Bentuk Solidaritas IMM Jabar Bagi Muslim Uighur

Author : Pimpinan Pusat Muhammadiyah | Kamis, 20 Desember 2018 11:02 WIB

MUHAMMADIYAH. ID, BANDUNG - Mengecam keras terhadap tindakan pelanggaran Hak Asasi Manusia (HAM) Pemerintah Cina terhadap Komunitas Muslim Uighur, Dewan Pimpian Daerah (DPD) Ikatan Mahasiswa Muhammadiyah (IMM) Jawa Barat Gelar Aksi dan mendesak Kepala Daerah untuk ikut menyuarakan perhatiannya.

Ibadi Rahim, Sekretaris Jendral (Sekjend) DPD IMM Jabar meyatakan tindakan biadab yang dilakukan oleh Pemerintah Cina harus dihentikan. Ia beserta aktifis Islam lain juga menyerukan kepada Gubernur Jabar untuk ikut mengecam kebiadaban yang dilakukan oleh Pemerintah Cina.

“IMM Jabar beserta seluruh aktifis Islam di Jabar memohon kepada Ridwan Kamil untuk ikut mengecam rezim Cina yang telah melakukan pelanggaran HAM terhadap Muslim Uighur," tegasnya

Sesuai keterangan tertulis yang diterima tim Muhammadiyah.id pada Kamis (20/12), aksi pengecaman terhadap kebiadaban pemerintah Cina terhadap Muslim Uighur di Jabar akan terus mengalir dan semakin bergejolak.

“Di Indonesia terkhusus Jawa Barat akan terus bergejolak dan takkan terbendung. Karena rasa solidaritas Muslim Jawa Barat sangat kuat, termasuk kepada Muslim Uighur di Cina,” ucapnya.
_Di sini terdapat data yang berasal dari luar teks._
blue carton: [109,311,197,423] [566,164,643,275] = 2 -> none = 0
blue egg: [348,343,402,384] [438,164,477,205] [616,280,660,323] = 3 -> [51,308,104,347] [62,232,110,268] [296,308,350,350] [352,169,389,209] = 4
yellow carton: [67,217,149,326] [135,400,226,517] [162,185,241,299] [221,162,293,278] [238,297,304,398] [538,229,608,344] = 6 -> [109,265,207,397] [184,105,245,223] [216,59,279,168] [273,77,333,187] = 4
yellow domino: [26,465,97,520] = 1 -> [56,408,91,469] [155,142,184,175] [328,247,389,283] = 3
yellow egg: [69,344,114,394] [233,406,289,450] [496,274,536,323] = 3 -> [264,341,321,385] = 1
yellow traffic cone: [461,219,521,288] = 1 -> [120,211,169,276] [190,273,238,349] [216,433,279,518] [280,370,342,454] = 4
Menurutnya, solidaritas sesama masyarakat dunia yang menjunjung nilai-nilai kemanusiaan dan sesama Muslim harus menjadi alasan utama Gubernur Jabar untuk ikut menyuarakan pengecaman terhadap tindakan rezim Cina. Terlebih hal tersebut adalah permintaan mayoritas Muslim di Jawa Barat.
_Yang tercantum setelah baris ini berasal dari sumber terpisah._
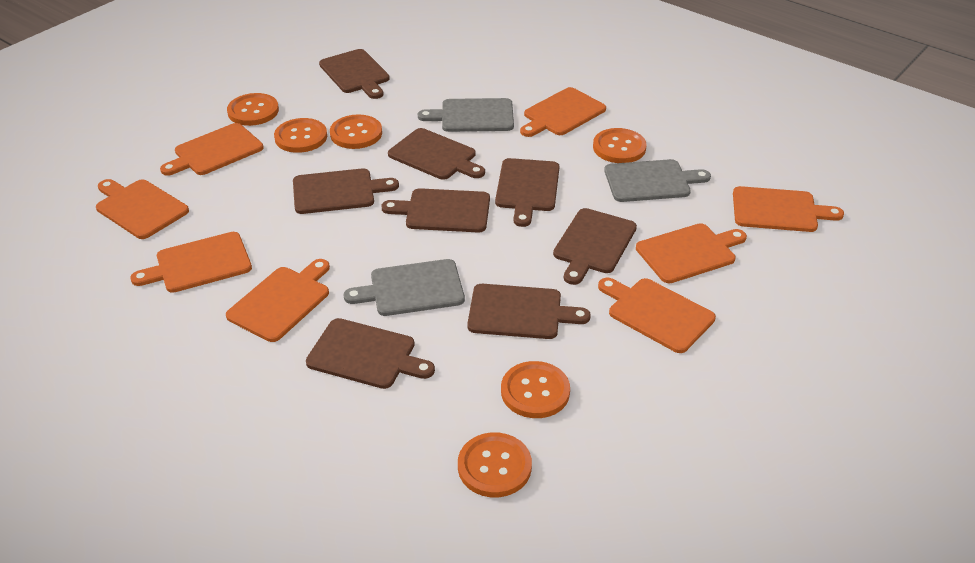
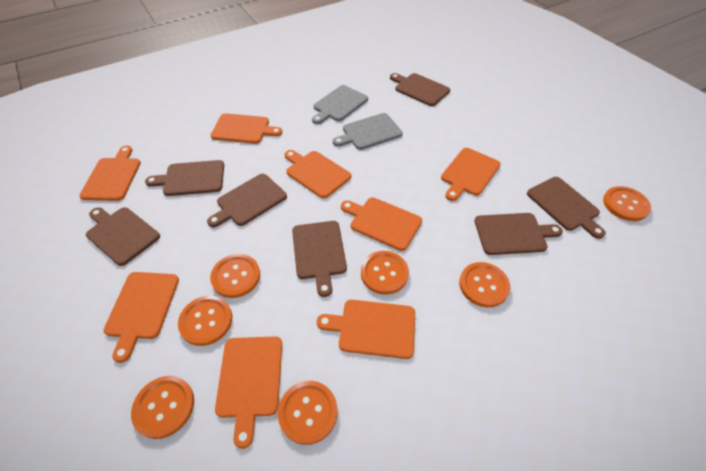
brown cutting board: [293,168,399,214] [306,318,435,389] [319,49,390,99] [381,188,490,232] [388,128,485,180] [467,284,591,339] [495,158,560,227] [553,208,637,285] = 8 -> [86,207,160,266] [145,160,224,196] [207,174,287,227] [292,221,347,297] [390,73,450,106] [474,213,563,255] [527,177,606,239] = 7
grey cutting board: [344,259,465,316] [418,98,514,132] [604,159,711,202] = 3 -> [312,85,368,124] [333,113,403,150] = 2
orange button: [227,93,279,126] [274,118,327,153] [330,114,382,149] [458,432,532,497] [501,361,570,418] [593,128,647,163] = 6 -> [131,376,194,439] [178,296,232,346] [210,254,260,298] [278,381,338,445] [361,251,409,295] [459,262,510,307] [603,186,651,221] = 7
Ibad menganggap, tindakan yang dilakukan oleh Pemerintah Cina ini sebagai pencideraan terhadap nilai kemanusiaan universal.

“Jika berdalih melawan radikalisme dan ekstrimisme, tindakan yang dilakukan oleh Cina keterlaluan dan melampaui batas, serta melanggar niali HAM secara masal kepada Muslim Uighur di Xinjiang,” tandasnya.